Her lips parted but she did not reply.
“You have your reputation to consider,” he said quietly.
She swallowed, and he knew what she was thinking. They had never had to worry about her reputation before.
“Of course,” she said, her voice clipped.
“Will you meet me right here?” he asked. “Just after sundown.”
“No.”
He blinked in surprise.
“You might be late, and I don’t wish to wait for you on a public road.”
“I won’t be late,” he told her.
“I will meet you at the gazebo.”
“There is a gazebo?”
“Mrs. Audley showed it to me earlier.” She explained to him how to get there, then added, “It is not far from the house. But you won’t be seen, if that is your concern.”
He nodded. “Thank you. I appreciate your assistance.”
She rode away then, and he waited, watching her as she grew smaller and smaller in the distance. He waited until she went around the slight curve in the drive, taking her out of his vision.
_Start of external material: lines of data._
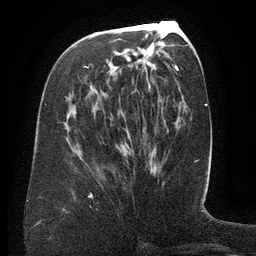
Breast MRI (dynamic contrast-enhanced), one axial slice; slice 62 of 134 in the series (ordered by position); cropped to one breast; dynamic contrast-enhanced series, time point 2 of 6 at this slice position (early post-contrast); 3 T; TE 2.6 ms, TR 5.5 ms; 1.2 mm slice thickness; 256 × 256 image matrix, field of view 180 × 180 mm. Female patient.
Outlined on this slice (semi-automatically segmented with operator editing):
- enhancing-tissue mask used for the functional tumour volume (all voxels passing the contrast-enhancement thresholds inside the analysis volume; usually the tumour): bounding box <85,63,136,92> (left, top, right, bottom; pixels)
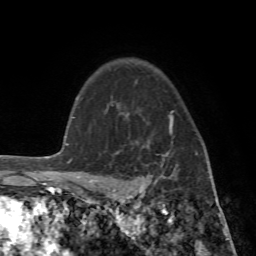
Breast MRI (dynamic contrast-enhanced), one axial slice. Position 54 of 72 along the scan axis. Cropped to one breast. Dynamic contrast-enhanced series, time point 2 of 7 at this slice position (early post-contrast). 1.5 T. TE 4.2 ms, TR 8.7 ms. 2.2 mm slice thickness. 256 × 256 image matrix, field of view 180 × 180 mm. Female patient.
Structures marked on this image (semi-automatically segmented with operator editing):
- enhancing-tissue mask used for the functional tumour volume (all voxels passing the contrast-enhancement thresholds inside the analysis volume; usually the tumour): bounding box <89,102,215,196> (left, top, right, bottom; pixels)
And then he waited some more.
And then, finally, when he knew in his heart that she’d got down from her horse and made her way inside, he turned and rode off.
But not until then.
Chapter 21
Sundown came late this time of year, and as Mrs. Audley kept country hours, it was well past supper by the time Amelia made her way to the gazebo. As she’d expected, no one made note of her departure. Her father had retired to his room directly after the meal; he was still rather cross over Jack’s proposal to Grace. The dowager had not even bothered to come down in the first place.
After their meal, Mrs. Audley invited Amelia to join her in the drawing room with Jack and Grace, but Amelia declined. She had spent an hour in the same place with the same three people before supper, and the entire conversation consisted of tales of Jack’s exploits in his younger days. Which were indeed amusing. But perhaps more so if one were in love with him, which she was
not. No one was surprised when she said she was tired and would prefer to read in bed.
She took a book from the small library, climbed the stairs, reclined upon her bed for a minute to give the covers a properly rumpled look, then stole her way outside. If Grace went back to the room while she was out—which Amelia highly doubted; she’d been hanging on Mrs. Audley’s every word—it would appear that she had wandered out for just a moment. To the library, for another book. Or maybe to find something to eat. There was no reason anyone might suspect that she was planning to meet Thomas. Everyone had expressed their curiosity, of course, as to his whereabouts, but it was understood that he would wish for some time to himself.
The sun was sinking along the horizon as she made her way to the gazebo, and already the air was getting that flat quality to it—the colors less vivid, the shadows gone. She told herself that their meeting meant nothing, that she was simply doing him a favor, collecting his letter so she might leave it on a table in the front hall and then feign surprise with all the rest when it was discovered. And it probably was nothing. She was not going to be throwing herself at him again; her last attempt at passion had surely fulfilled whatever quota of mortification she was due for her lifetime. And Thomas had given her no indication that he wished to pursue their romance further. Not now that he’d lost Wyndham.
He was so bloody proud. She supposed that was what came of living one’s life as one of the twenty or so most powerful men in the land. She could tear her heart from her chest and hand it to him, tell him she’d love him until the day she died, and he would still refuse to marry her.
For her own good.
That was the worst of it. He’d say it was for her own good, that she deserved more.
As if she’d ever valued him for his title and riches. If this had all happened just last month, before they’d spoken, before they kissed…
She wouldn’t have cared.
Oh, she’d be embarrassed, she supposed, the next time she went to London. But there would be plenty who’d say she made a lucky escape, not to have married him before he lost the title. And she knew her worth. She was the reasonably attractive, intelligent (but not—oh, thank you, Mother—too intelligent), well-dowered daughter of an earl. She’d not remain on the shelf for long.